I am at a pivotal moment in my career. Up until this point, I’ve followed a relatively standard path that is predetermined for those pursuing advanced degrees: high school -> college -> graduate school. Between college and grad school, I traveled to Africa and got a couple fellowships under my belt. Since grad school, I’ve been working as a research scholar, fulfilling year-to-year contracts.
The goal was to get accepted: accepted to a good school and accepted over other applicants for fellowships. But now I’m in real life. The goals are less tangible, the next step is uncharted and I have to make decisions based on what I want, not what would look good on a resume. It’s awful, thinking for myself. So here are a couple things I’m trying to keep in mind as I consider what I want to do next:
1) When in my professional life do I feel satisfied?
I’ve only held a professional job for two and a half years now, but already I can tell that I feel fulfilled when I have worked as part of a team to make something significant happen. I want to leave a legacy, something tangible and positive in my wake. This happened at my current job within the Green Team. Although completely unrelated to my transportation work, I help lead the Green Team, which last year succeeded in getting $72 thousand for a solar panel installation on the Fire building. A group of people put in extracurricular energy to make this happen and it’s something that will improve the park over the long term.
2) Where do I want to focus my energies?
Perhaps other people will relate to my personality type that has numerous, diverging interests. Childhood education and parenting hold a significant portion of my attention, while transportation and city planning capture my imagination and problem-solving skills. I’ve also been writing and working on the launch for my new book. So how can I hone in on one area alone? I can’t answer this question at the moment, but I grapple with it on a weekly basis.
3) What is my optimum ratio of working/family hours?
While spending time with my young daughter is priceless, I also need an academic or professional portion of each day. I entertained the possibility of being a stay-at-home mom but I would not be happy without committing a part of myself to my professional advancement. My job has been amazingly flexible with me, allowing me to work three days in the office and two days at home for the past year. I find that having three days in the office not only makes me more efficient at my job, it also makes me more appreciative of the time I have with my daughter. I would like to find a job where I work in the office 20-30 hours per week instead of a full-time 40 hours behind a desk.
4) What is my five year goal?
This is another question I have trouble answering.
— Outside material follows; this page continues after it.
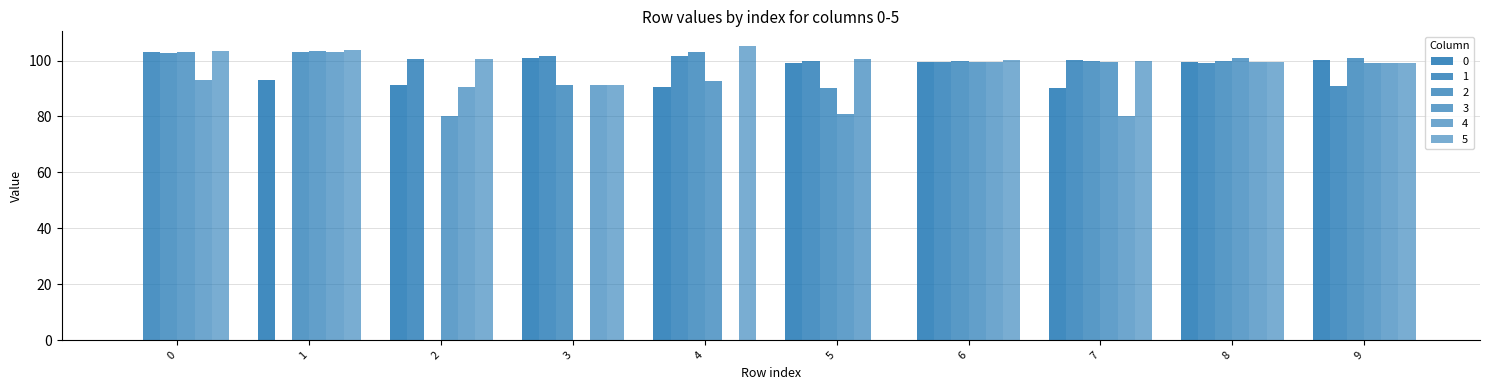

What is the difference between the second highest and minimum values in the 3 series?

103.0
For so long, the five year goal was handed to me through subconscious messaging. Having completed that track (without going into a PhD), I don’t know exactly what’s next. About a week ago, I had a revelation. For so long, my goals have focused on me alone, but I’ve started to think that I can also have goals for my family. My husband of six years has supported me through all these endeavors, and I think it’s time I start shifting our combined energies in his direction. Having gotten through my five year goals and settled in a fulfilling position, I am going to put aside my own goal-making and see how I can advance my husband’s.
5) What makes me jealous?
I learned a couple years ago that jealousy can be an invaluable tool. Instead of eating me up, I turn to it instead to ask, “Why does that make me jealous?” Most often, the answer is, “Because I think I can do that too, I’m just not doing it at the moment.” I have some amazing friends who are doing incredible things. Most of the time I am in admiring awe of them, but sometimes I get a tinge of jealousy. This just indicates that I should take their queue and follow their lead.
I have a career decision coming up in 2016 that I’m trying to prepare for. The track is no longer about winning or being accepted, so instead I’m trying to touch base with myself and figure out what would be best for me. What will make me happy and bring balance to my family? The answer is not clear yet, but I wanted to share my process and maybe even ask how other people have handled these life choices. Thanks for reading.